In all honesty, even when I wasn't in the most pain in my life, I never liked high impact things. I never liked jumping. The only high impact thing I ever liked or did was with forward motion. I loved sprinting and hurdles. But I never liked anything with jumping from scratch like in volleyball or jump rope or jumping jacks, etc.

The only time I seemed to be able to do high impact things was in water aerobics or on the mini-trampoline. I need some kind of cushion or something. Anyway, I'm getting distracted.

I remember the first thing Khris tricked me into doing was the burpee. He started me with the BOSU and had me step back and jump in. He talked me through it the way he talked that lady through her box jumps. He talks you through it in such a way that you can't even think of not doing it. You just do it.

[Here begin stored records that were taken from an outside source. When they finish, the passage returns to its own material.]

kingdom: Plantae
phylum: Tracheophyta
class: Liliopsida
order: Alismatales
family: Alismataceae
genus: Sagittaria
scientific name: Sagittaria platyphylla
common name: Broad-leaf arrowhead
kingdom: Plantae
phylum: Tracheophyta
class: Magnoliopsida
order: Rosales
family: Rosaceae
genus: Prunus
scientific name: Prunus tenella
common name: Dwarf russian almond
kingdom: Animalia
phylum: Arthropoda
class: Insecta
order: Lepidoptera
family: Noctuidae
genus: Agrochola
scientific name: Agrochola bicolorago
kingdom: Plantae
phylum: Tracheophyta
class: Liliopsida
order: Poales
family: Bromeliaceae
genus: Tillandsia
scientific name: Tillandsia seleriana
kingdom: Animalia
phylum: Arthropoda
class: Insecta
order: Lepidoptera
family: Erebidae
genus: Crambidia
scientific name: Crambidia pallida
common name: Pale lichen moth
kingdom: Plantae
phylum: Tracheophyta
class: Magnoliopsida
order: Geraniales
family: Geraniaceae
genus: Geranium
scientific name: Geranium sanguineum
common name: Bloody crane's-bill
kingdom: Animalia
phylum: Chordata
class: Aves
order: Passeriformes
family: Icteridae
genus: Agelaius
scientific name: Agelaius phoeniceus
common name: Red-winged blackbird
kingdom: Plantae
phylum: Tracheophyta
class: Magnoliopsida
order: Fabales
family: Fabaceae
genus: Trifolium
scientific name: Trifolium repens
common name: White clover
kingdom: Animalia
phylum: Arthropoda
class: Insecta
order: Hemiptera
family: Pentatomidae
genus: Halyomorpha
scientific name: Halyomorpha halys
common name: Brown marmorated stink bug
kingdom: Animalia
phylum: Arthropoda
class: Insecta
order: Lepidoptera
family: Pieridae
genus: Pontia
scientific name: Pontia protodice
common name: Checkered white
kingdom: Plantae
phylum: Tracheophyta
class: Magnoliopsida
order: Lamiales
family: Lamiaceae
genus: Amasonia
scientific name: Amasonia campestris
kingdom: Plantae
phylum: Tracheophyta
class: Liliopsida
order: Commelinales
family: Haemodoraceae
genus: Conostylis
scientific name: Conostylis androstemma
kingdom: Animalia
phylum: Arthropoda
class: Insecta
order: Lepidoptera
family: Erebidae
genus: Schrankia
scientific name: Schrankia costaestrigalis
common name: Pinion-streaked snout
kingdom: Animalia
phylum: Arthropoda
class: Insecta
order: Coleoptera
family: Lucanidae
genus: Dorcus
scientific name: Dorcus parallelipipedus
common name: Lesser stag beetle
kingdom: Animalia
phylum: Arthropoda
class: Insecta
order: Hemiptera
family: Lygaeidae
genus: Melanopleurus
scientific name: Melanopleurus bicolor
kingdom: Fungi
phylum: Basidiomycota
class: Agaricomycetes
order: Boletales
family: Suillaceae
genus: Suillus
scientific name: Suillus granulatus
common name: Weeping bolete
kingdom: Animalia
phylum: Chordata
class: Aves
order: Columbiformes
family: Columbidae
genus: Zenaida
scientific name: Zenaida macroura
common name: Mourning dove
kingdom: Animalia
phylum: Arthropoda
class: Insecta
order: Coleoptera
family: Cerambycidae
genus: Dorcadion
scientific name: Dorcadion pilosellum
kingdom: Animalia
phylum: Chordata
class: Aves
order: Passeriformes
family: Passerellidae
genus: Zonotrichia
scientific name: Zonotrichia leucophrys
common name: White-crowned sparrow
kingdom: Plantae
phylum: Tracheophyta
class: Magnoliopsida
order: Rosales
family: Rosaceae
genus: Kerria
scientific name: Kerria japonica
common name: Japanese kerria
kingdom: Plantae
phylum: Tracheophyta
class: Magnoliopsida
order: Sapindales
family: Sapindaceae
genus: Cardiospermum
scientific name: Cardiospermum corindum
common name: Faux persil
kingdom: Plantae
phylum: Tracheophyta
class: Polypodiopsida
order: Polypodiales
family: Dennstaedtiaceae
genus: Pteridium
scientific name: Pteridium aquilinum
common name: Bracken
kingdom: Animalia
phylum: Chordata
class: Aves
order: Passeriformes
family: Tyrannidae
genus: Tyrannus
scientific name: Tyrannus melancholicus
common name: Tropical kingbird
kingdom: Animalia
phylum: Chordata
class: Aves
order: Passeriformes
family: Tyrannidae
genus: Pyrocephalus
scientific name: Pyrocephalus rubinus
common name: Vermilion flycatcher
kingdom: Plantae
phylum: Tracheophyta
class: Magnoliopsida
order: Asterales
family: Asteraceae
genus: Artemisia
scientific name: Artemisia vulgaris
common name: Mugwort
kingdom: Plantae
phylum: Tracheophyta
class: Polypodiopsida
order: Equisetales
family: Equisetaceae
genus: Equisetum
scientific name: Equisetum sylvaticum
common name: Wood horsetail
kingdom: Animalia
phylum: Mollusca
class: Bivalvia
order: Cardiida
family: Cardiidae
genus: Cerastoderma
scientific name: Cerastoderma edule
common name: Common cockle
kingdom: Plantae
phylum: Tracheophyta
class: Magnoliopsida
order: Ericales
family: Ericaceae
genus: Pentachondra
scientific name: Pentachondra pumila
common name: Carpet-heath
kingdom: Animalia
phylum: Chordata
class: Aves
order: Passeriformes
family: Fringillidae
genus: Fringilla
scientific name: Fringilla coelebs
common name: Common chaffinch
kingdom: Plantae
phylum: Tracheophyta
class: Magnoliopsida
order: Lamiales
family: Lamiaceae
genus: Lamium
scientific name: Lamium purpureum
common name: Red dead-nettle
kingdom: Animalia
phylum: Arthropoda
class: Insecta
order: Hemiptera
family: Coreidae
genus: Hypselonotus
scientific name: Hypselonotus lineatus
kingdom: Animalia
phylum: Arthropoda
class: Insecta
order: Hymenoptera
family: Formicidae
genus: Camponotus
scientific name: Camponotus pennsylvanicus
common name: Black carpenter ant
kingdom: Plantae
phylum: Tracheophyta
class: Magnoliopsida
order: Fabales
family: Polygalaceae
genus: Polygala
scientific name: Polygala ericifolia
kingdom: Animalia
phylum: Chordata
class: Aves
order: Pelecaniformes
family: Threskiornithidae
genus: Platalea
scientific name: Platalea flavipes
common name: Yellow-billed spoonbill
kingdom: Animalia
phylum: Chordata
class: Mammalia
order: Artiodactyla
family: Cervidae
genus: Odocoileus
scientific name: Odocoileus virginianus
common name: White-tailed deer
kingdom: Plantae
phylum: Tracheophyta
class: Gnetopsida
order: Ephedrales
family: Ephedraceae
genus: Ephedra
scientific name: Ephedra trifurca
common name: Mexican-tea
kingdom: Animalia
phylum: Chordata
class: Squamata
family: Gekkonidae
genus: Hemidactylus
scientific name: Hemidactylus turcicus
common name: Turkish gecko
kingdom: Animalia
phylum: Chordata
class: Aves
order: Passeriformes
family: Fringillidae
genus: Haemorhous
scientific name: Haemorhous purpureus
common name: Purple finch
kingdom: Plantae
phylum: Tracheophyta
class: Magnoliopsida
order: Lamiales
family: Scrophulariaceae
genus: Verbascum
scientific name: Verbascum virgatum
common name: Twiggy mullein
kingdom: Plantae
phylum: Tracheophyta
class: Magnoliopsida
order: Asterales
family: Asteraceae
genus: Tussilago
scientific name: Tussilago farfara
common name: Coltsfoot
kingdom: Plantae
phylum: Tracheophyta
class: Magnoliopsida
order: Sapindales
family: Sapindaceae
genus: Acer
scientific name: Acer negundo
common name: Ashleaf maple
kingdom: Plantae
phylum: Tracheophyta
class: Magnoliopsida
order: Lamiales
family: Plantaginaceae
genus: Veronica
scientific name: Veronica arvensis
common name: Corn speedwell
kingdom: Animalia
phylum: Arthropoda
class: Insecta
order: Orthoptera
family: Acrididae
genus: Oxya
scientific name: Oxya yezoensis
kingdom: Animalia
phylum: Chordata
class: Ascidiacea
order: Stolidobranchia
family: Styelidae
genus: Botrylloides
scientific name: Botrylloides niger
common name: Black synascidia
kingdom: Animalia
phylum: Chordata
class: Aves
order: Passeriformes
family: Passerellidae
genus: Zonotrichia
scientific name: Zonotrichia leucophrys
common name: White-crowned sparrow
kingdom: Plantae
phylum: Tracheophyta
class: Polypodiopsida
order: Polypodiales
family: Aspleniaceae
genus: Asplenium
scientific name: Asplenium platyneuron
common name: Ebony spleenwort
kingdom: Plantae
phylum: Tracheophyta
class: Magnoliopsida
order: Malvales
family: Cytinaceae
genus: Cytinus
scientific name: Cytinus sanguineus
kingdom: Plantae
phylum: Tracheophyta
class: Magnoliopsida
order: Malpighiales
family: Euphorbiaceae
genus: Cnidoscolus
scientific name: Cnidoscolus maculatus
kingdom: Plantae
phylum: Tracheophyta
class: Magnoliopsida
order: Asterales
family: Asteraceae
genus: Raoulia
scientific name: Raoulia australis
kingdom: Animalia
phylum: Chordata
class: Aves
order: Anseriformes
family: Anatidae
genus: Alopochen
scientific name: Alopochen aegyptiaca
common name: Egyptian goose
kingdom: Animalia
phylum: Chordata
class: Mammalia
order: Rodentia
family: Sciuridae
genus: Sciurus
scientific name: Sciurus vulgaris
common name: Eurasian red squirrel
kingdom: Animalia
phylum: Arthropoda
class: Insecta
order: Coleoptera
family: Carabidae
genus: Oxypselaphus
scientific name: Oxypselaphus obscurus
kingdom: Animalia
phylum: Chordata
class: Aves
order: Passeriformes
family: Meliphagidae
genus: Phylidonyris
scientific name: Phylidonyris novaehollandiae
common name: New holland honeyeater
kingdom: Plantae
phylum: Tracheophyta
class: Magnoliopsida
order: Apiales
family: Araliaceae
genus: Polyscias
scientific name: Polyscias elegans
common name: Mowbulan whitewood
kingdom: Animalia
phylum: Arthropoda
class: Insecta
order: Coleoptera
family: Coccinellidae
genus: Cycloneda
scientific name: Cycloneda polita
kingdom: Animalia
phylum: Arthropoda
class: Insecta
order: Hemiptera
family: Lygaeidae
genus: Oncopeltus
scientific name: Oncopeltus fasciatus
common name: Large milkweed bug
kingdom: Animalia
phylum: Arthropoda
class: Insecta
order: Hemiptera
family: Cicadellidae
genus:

You do it no matter how much you think you don't want to do it. You do it no matter how terrible it turns out. You do it again because you want the first awful one to get better. Then you do it again because you realize you can do it even better. Then Khris will give you a modification or something that will make it turn out even better.

For me and the BOSU burpee, that modification turned out to be making my feet land far apart-wider. It wasn't as pretty, but it helped me land steady and feel confident and made them fun. It made me want to do more. And just like that, I was doing burpees. Damn. He tricked me!!!

I still can't find whatever it takes to do the burpee with my hands on the floor. I can't propel myself back. I can do it with my hands on a step or on a BOSU, but not with my hands on the floor.

But he still tricks me. He tells me I can and to just land short. I hate them. But I try. I will get them somehow. It will probably take me a year or so, but I'll get them.

He's tricked me into doing jump squats. He's tricked me into doing box jumps. He's tricked me into doing mountain climbers and jogging. But I trust him. I know he wouldn't trick me into something if he didn't think I could do it.

One day he walked back to the training area with a jump rope in his hand. I didn't say anything and we didn't do anything with it. But I haven't forgotten that. Maybe one day I'll be jumping rope for joy! Even just for one jump!